Da molti giorni ormai, l'opinione pubblica segue con viva apprensione le notizie riguardanti la controversia fra la Corea del Nord e gli Stati Uniti per gli esperimenti nucleari di Pyongyang. La crisi è stata ampiamente commentata, specialmente sotto due aspetti: le ragioni (di politica interna o internazionale) della svolta "interventista" annunciata da Donald Trump, e le reali intenzioni delle due parti nel prossimo futuro. L'aspetto che, per contro, è stato completamente ignorato è quello di sapere se gli esperimenti nucleari nord-coreani violino la legalità internazionale; se, più concretamente, siano o meno contrari alle norme del diritto internazionale in materia.

La questione non è certo da sottovalutare, quando si tratti del ricorso alla forza armata per sanzionare la condotta di uno Stato: non soltanto nelle ripetute dichiarazioni ufficiali degli esponenti politici, ma altresì negli atti internazionali di maggior rilievo ricorre con insistenza il concetto che il rispetto del diritto internazionale è condizione essenziale per il mantenimento della pace. In tema di esperimenti nucleari, le norme che potrebbero essere violate sono fondamentalmente quelle che si ricavano dal Trattato sulla non proliferazione delle armi nucleari del luglio 1968: un trattato in cui, da un lato, si prevede l'obbligo per gli Stati non dotati di armi nucleari di non fabbricare né di procurarsi in qualsiasi modo armamenti o dispositivi nucleari, stabilendosi, d'altro lato, che gli Stati già dotati di armi nucleari sono tenuti a procedere ad un disarmo nucleare generalizzato. Gli obblighi in questione, tuttavia, non nascono automaticamente per gli Stati: come per qualsiasi trattato, alla prevista condotta saranno tenuti soltanto una volta dato il loro consenso attraverso la firma e la ratifica. Anche dopo l'adesione al Trattato sulla non proliferazione uno Stato può decidere di sottrarsi al rispetto degli obblighi assunti. L'articolo VII, infatti, riconosce ad ogni parte contraente, sussistendo determinate condizioni, un diritto di recesso. Considerato che la Corea del Nord, inizialmente parte del trattato, si è avvalsa di tale diritto, è assai dubbio che, sotto un profilo strettamente giuridico, la stessa sia tenuta a non compiere esperimenti che le consentano, come già si verifica per molti altri Stati, di dotarsi di un armamento nucleare.

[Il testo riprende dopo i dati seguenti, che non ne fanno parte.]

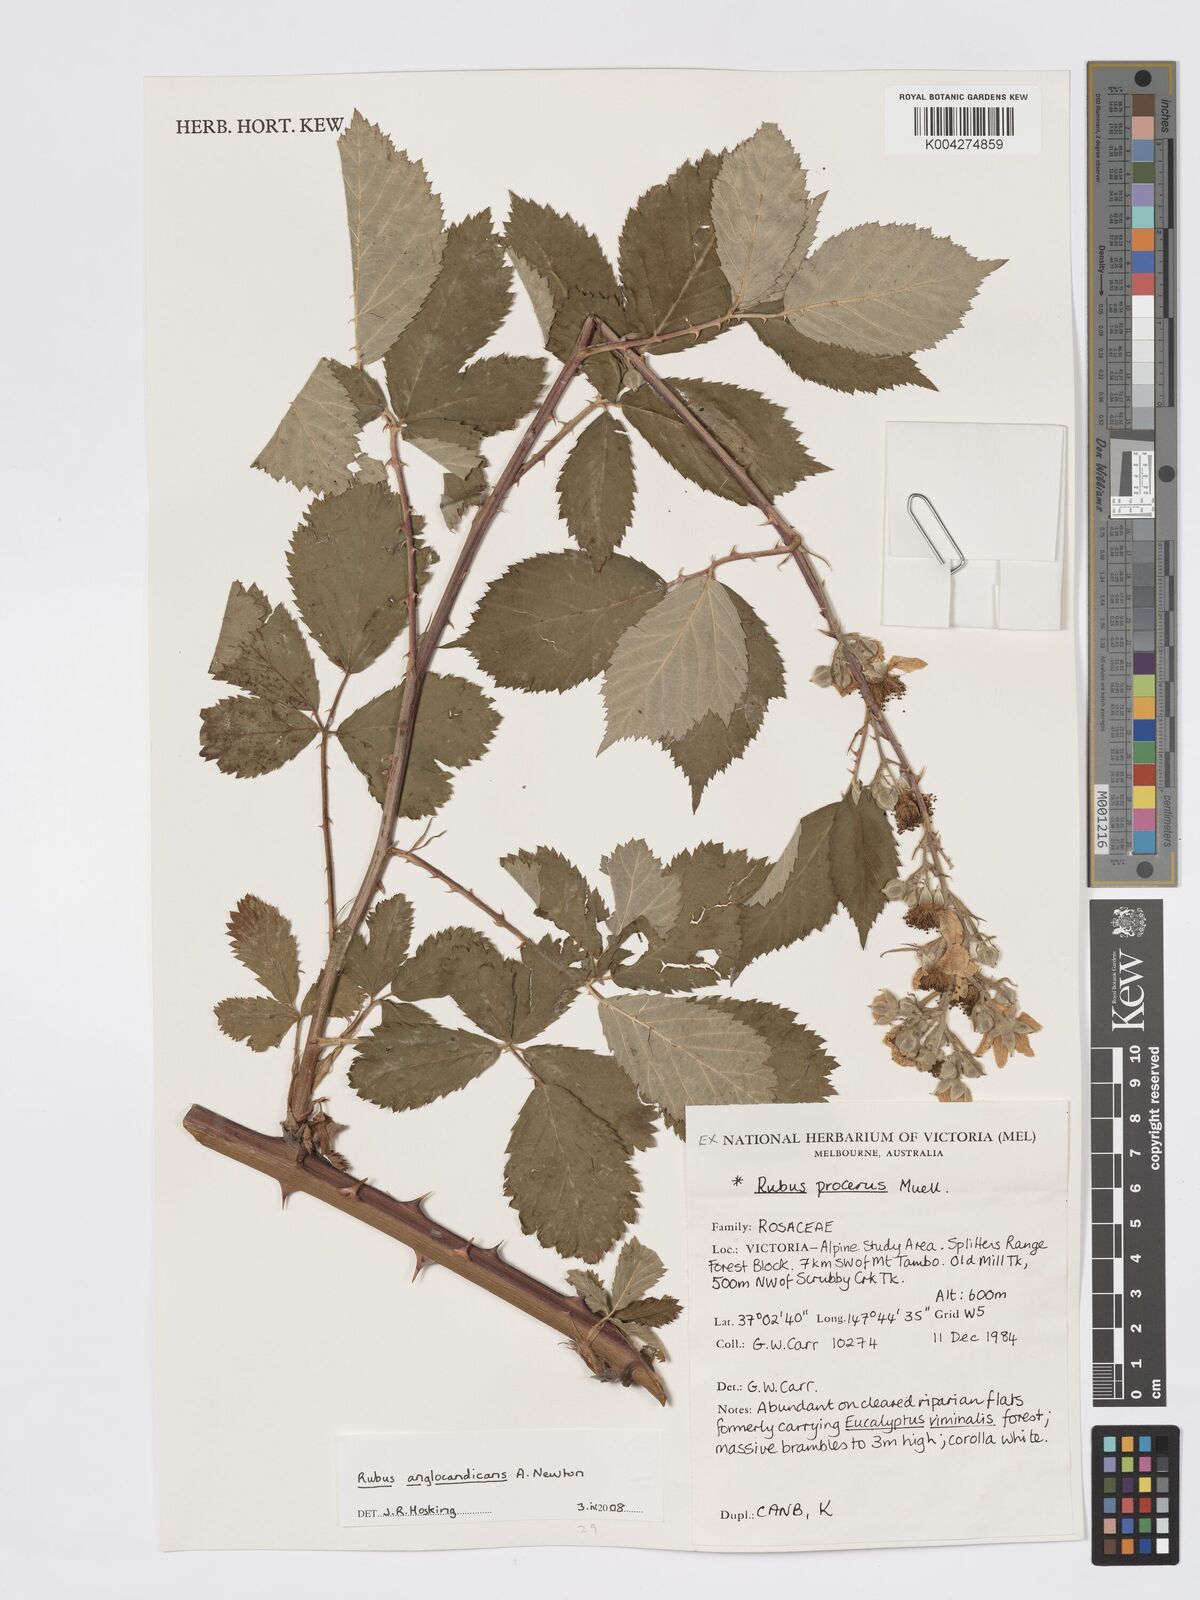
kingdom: Plantae
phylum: Tracheophyta
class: Magnoliopsida
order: Rosales
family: Rosaceae
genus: Rubus
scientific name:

Restando sul piano giuridico, non è determinante il fatto che il Consiglio di sicurezza abbia ritenuto "una minaccia alla pace e alla sicurezza internazionale" il possesso, da parte di Pyongyang, dell'arma nucleare. Come lo stesso Consiglio ha riconosciuto in alcune risoluzioni, e come negli atti internazionali riguardanti la proliferazione nucleare viene costantemente ribadito, è dal Trattato del 1968 -finché lo stesso non sarà modificato - che devono essere desunte le norme internazionali che tutti gli Stati, qualora ne siano parti, sono tenuti a rispettare. E il Consiglio di sicurezza, pur disponendo di un ampio potere discrezionale, non può spingersi fino a contrastare le norme internazionali in materia di proliferazione nucleare. Così ricostruito il quadro giuridico, essenziale per valutare il rispetto o meno della legalità internazionale, appare evidente che la controversia fra gli Stati Uniti e la Corea del Nord dovrebbe essere risolta, nel rispetto del diritto internazionale, attraverso negoziati. È la via, del resto, seguita nella precedente "crisi del nucleare iraniano", composta con

l'accordo concluso a Ginevra nel luglio del 2015. La stessa via, che il Governo giapponese e quello cinese hanno nei giorni scorsi vivamente auspicato, in aderenza al principio secondo cui è col ricorso ai mezzi pacifici che le controversie internazionali dovrebbero anzitutto essere risolte.